An exact copy of the lines from the one containing "# Phi ![GitHub](https://img.shields.io/github/license/AMS21/Phi)" to the end of the records below is required, and nothing else.
· · · · ·
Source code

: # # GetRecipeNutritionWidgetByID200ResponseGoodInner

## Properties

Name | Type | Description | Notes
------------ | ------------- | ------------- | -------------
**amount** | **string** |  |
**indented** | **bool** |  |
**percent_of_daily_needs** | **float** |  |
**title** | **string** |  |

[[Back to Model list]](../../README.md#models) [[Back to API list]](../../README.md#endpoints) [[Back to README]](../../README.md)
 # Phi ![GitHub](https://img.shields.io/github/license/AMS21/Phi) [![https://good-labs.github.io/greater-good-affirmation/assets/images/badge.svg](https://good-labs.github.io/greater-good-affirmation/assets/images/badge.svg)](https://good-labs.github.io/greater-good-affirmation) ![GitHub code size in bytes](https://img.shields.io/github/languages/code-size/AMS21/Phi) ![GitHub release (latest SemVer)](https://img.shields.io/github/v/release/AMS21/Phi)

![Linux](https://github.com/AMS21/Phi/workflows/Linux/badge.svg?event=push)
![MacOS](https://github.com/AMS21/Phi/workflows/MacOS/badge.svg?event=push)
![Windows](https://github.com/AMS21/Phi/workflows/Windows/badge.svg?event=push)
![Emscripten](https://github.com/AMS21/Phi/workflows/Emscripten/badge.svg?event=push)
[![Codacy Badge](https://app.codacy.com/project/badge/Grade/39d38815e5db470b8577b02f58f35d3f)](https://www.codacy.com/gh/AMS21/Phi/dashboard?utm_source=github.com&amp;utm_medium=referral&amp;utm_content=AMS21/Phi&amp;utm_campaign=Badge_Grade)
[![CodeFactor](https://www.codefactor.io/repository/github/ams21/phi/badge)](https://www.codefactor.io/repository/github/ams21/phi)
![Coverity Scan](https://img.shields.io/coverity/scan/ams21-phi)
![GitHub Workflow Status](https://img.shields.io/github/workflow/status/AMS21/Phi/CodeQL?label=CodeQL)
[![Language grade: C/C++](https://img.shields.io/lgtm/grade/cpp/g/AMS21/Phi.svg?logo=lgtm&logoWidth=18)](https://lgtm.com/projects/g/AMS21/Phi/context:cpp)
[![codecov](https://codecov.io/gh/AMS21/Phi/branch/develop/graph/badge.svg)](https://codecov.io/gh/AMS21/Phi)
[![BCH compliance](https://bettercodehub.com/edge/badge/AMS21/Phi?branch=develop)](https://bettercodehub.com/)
· · · · ·
**Answer to the problem**.
 # Phi ![GitHub](https://img.shields.io/github/license/AMS21/Phi) [![https://good-labs.github.io/greater-good-affirmation/assets/images/badge.svg](https://good-labs.github.io/greater-good-affirmation/assets/images/badge.svg)](https://good-labs.github.io/greater-good-affirmation) ![GitHub code size in bytes](https://img.shields.io/github/languages/code-size/AMS21/Phi) ![GitHub release (latest SemVer)](https://img.shields.io/github/v/release/AMS21/Phi)

![Linux](https://github.com/AMS21/Phi/workflows/Linux/badge.svg?event=push)
![MacOS](https://github.com/AMS21/Phi/workflows/MacOS/badge.svg?event=push)
![Windows](https://github.com/AMS21/Phi/workflows/Windows/badge.svg?event=push)
![Emscripten](https://github.com/AMS21/Phi/workflows/Emscripten/badge.svg?event=push)
[![Codacy Badge](https://app.codacy.com/project/badge/Grade/39d38815e5db470b8577b02f58f35d3f)](https://www.codacy.com/gh/AMS21/Phi/dashboard?utm_source=github.com&amp;utm_medium=referral&amp;utm_content=AMS21/Phi&amp;utm_campaign=Badge_Grade)
[![CodeFactor](https://www.codefactor.io/repository/github/ams21/phi/badge)](https://www.codefactor.io/repository/github/ams21/phi)
![Coverity Scan](https://img.shields.io/coverity/scan/ams21-phi)
![GitHub Workflow Status](https://img.shields.io/github/workflow/status/AMS21/Phi/CodeQL?label=CodeQL)
[![Language grade: C/C++](https://img.shields.io/lgtm/grade/cpp/g/AMS21/Phi.svg?logo=lgtm&logoWidth=18)](https://lgtm.com/projects/g/AMS21/Phi/context:cpp)
[![codecov](https://codecov.io/gh/AMS21/Phi/branch/develop/graph/badge.svg)](https://codecov.io/gh/AMS21/Phi)
[![BCH compliance](https://bettercodehub.com/edge/badge/AMS21/Phi?branch=develop)](https://bettercodehub.com/)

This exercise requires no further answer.